## Selected records

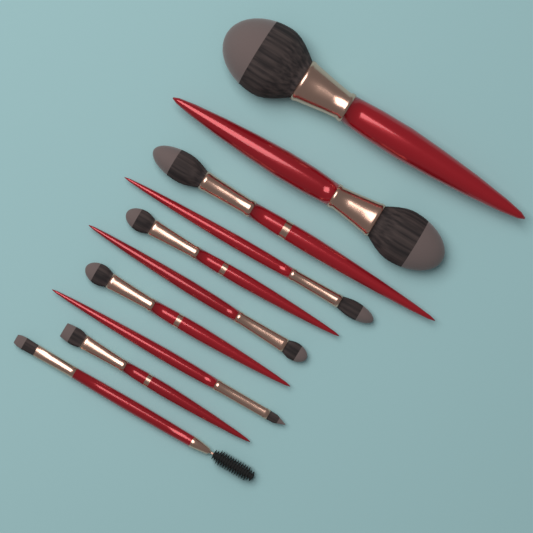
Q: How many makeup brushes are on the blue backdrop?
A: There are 10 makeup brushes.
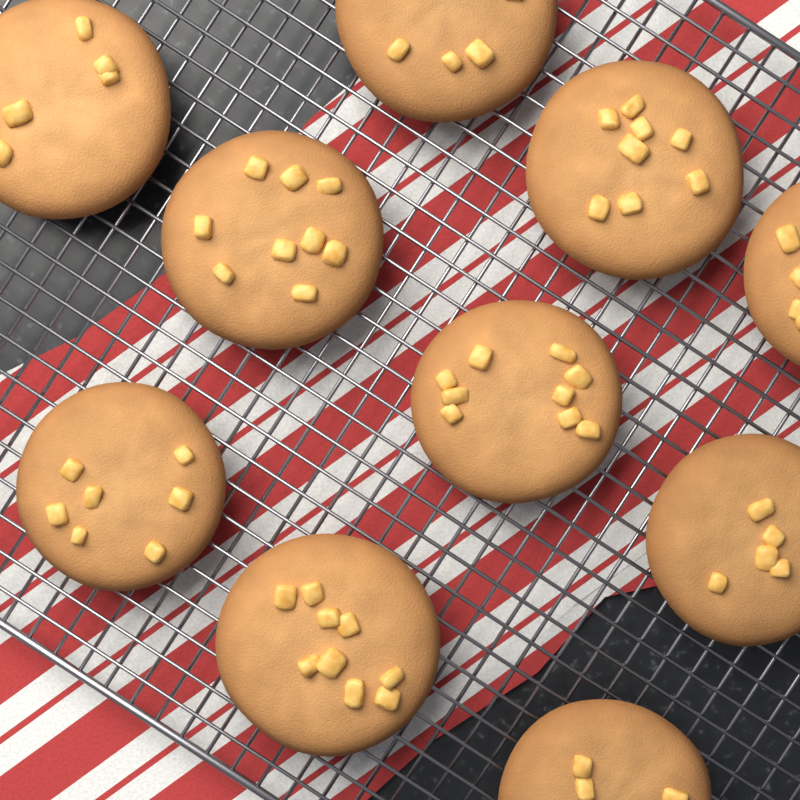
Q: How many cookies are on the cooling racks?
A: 10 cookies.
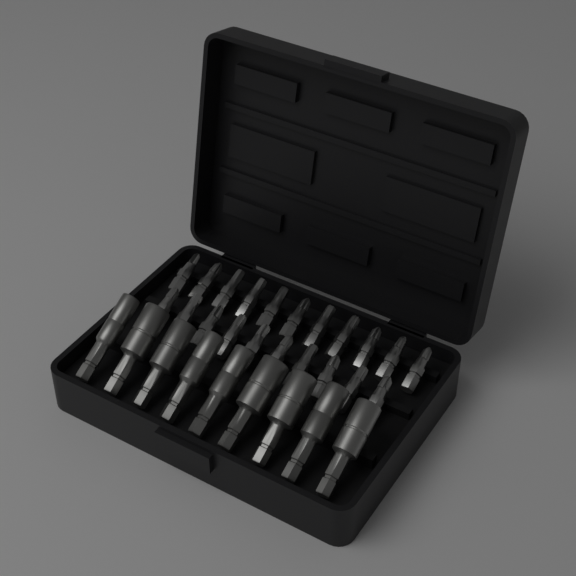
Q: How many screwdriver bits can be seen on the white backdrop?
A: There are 21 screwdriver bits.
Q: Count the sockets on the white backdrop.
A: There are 9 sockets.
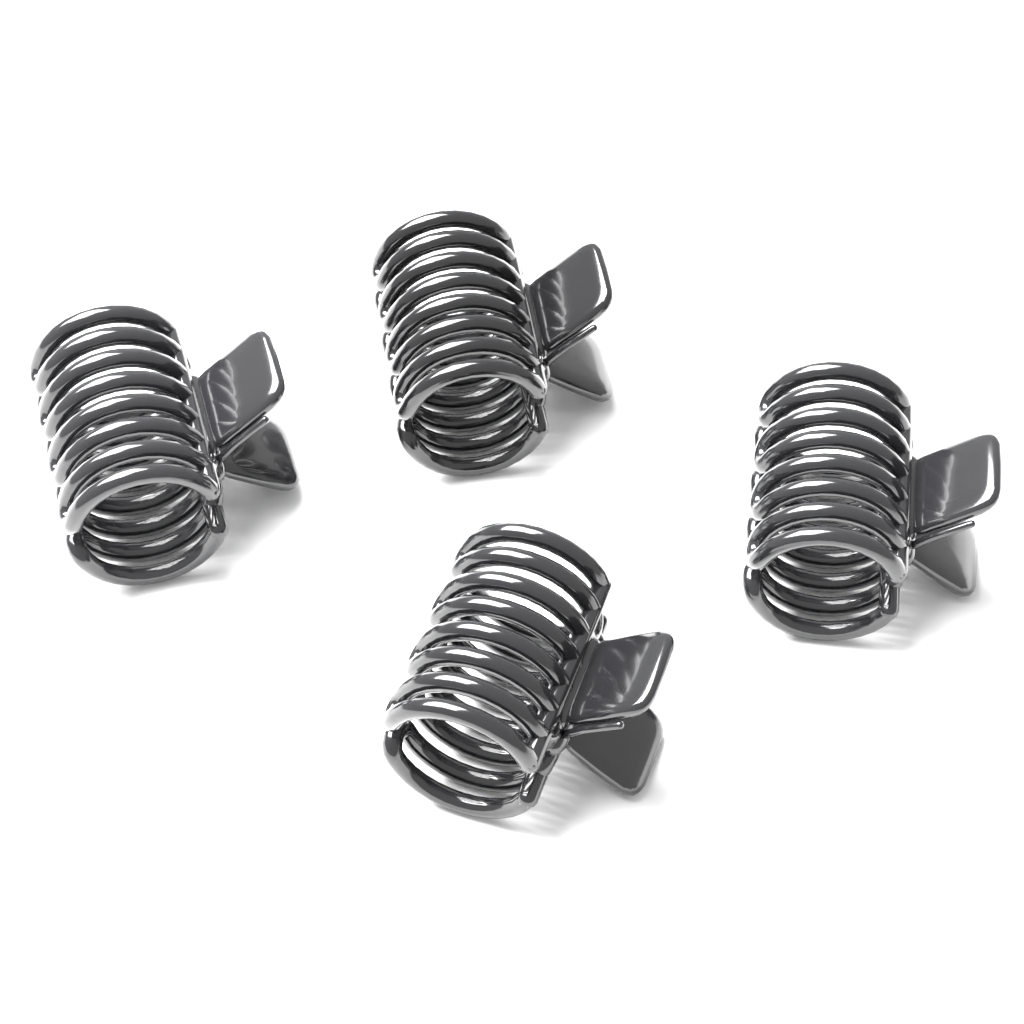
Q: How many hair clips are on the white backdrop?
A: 4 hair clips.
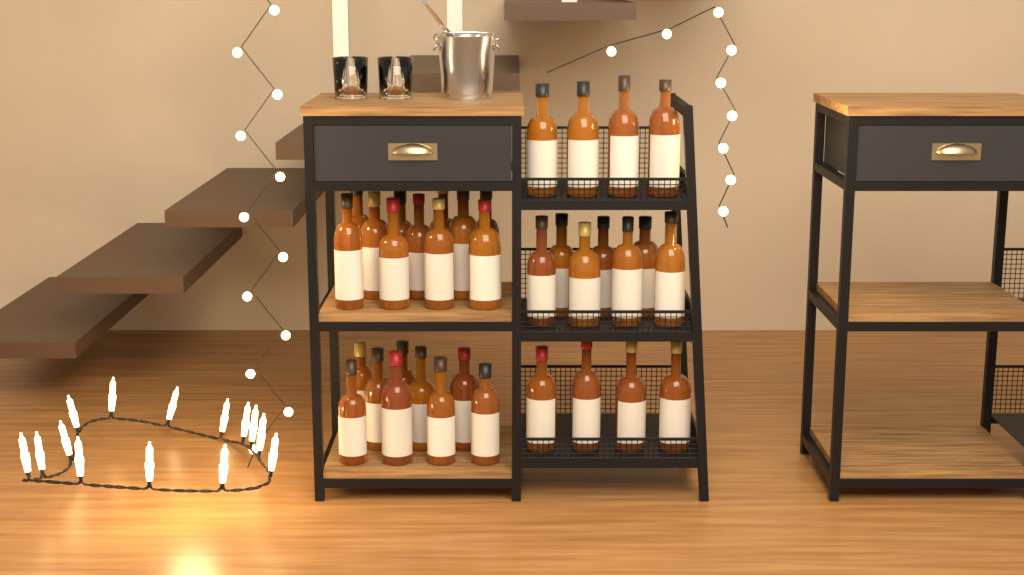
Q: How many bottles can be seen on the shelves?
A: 35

## Instruction
Render the lines from the start of the records through the line containing "A: 4 hair clips." as a Markdown table with the columns "No." and "Text", giving each line a row number and omitting blank lines. Leave the pictures out of the table.

## Result of this exercise
| No. | Text |
|---|---|
| 1 | Q: How many makeup brushes are on the blue backdrop? |
| 2 | A: There are 10 makeup brushes. |
| 3 | Q: How many cookies are on the cooling racks? |
| 4 | A: 10 cookies. |
| 5 | Q: How many screwdriver bits can be seen on the white backdrop? |
| 6 | A: There are 21 screwdriver bits. |
| 7 | Q: Count the sockets on the white backdrop. |
| 8 | A: There are 9 sockets. |
| 9 | Q: How many hair clips are on the white backdrop? |
| 10 | A: 4 hair clips. |